> **Vragen en opdrachten**
**A)** Vat de tekst over de Jeugdmonitor in twee zinnen samen.
**B)** Welke organisatie heeft volgens de tekst de Jeugdmonitor ontwikkeld?

> **Weergegeven tekst**
⟨

Maar de Jeugdmonitor is niet alleen bedoeld om op landelijk niveau te kijken hoeveel jongeren roken, vroegtijdig school verlaten of vrijwilligerswerk doen. Sommige gegevens zijn ook uit te splitsen naar geslacht en etniciteit. Ook is het mogelijk om te kijken hoe jongeren uit verschillende provincies en gemeenten scoren op bepaalde kenmerken.

Wij gaan er de komende jaren voor zorgen dat er steeds meer gegevens op regionaal en lokaal niveau beschikbaar komen. Provincies en gemeenten kunnen de monitor dan steeds beter gebruiken bij het vaststellen van de koers van hun jeugdbeleid.

Zo zullen gemeenten in de Jeugdmonitor kunnen zien hoeveel van hun jongeren werkloos zijn. Zij kunnen deze gegevens vergelijken met die van andere gemeenten. Wanneer blijkt dat veel jongeren moeilijk aan het werk komen, kan een gemeente besluiten om extra maatregelen tegen jeugdwerkloosheid te nemen.

Zoals blijkt uit de voorbeelden, raken de gegevens uit de Jeugdmonitor een breed scala aan beleidsvelden. De monitor is dan ook een initiatief van verschillende ministeries samen, namelijk de ministeries van Volksgezondheid, Onderwijs, Justitie, Sociale Zaken en Jeugd en Gezin. Het Centraal Bureau voor de Statistiek heeft de monitor in opdracht van deze ministeries ontwikkeld. Het is één van de projecten die zijn voortgekomen uit de operatie Jong.

Als minister voor Jeugd en Gezin ben ik een voorstander en aanjager van samenwerking tussen ministeries. Mijn ministerie is namelijk een programmaministerie. Dit betekent dat er op verschillende departementen ambtenaren voor mij werken. Wij doen dus veel met andere ministeries samen.

Omdat de mogelijkheden om de Jeugdmonitor op regionaal en lokaal niveau te gebruiken nu nog beperkt zijn, gaan wij het instrument de komende jaren verder ontwikkelen. Zo kunnen ook provinciale en gemeentelijke ambtenaren het resultaat van beleid toetsen en de knelpunten in het leven van hun jongeren bepalen.

Maar de Jeugdmonitor is niet alleen interessant voor beleidsmakers. Ook leraren, ouders en andere geïnteresseerden kunnen zich erdoor laten inspireren. En het is voor jongeren zelf ook interessant om de monitor te bekijken. Zij kunnen dan zelf zien hoeveel jongeren er bijvoorbeeld vrijwilligerswerk doen.

⟩

> **Beschikbaar materiaal**

⟨

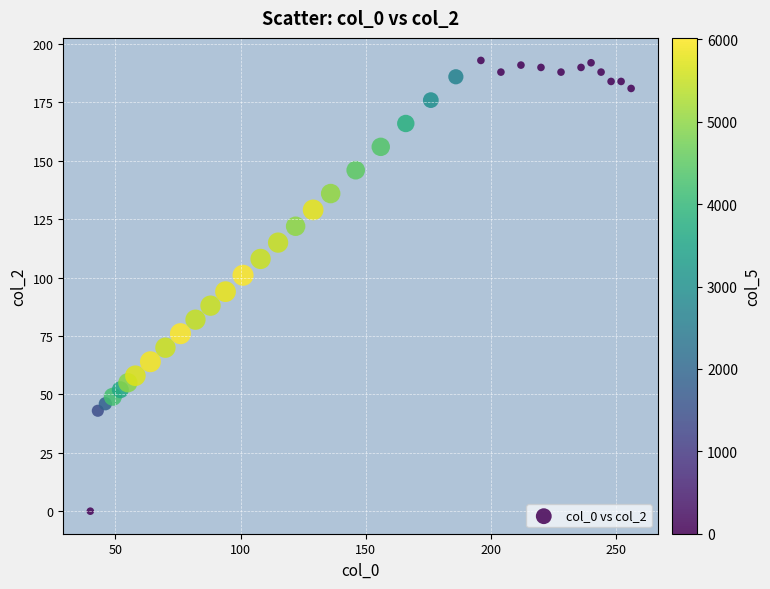

What is the range of Y values (max minus min)?

193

⟩

> **Antwoorden per onderdeel**
**A)** De Jeugdmonitor is door het Centraal Bureau voor de Statistiek ontwikkeld in opdracht van verschillende ministeries en bevat gegevens over jongeren, die deels kunnen worden uitgesplitst naar geslacht, etniciteit, provincie en gemeente. De komende jaren wordt het instrument verder ontwikkeld, zodat provincies en gemeenten het beter voor hun jeugdbeleid kunnen gebruiken, terwijl ook leraren, ouders en jongeren zelf de monitor kunnen raadplegen.

**B)** Het Centraal Bureau voor de Statistiek, in opdracht van verschillende ministeries.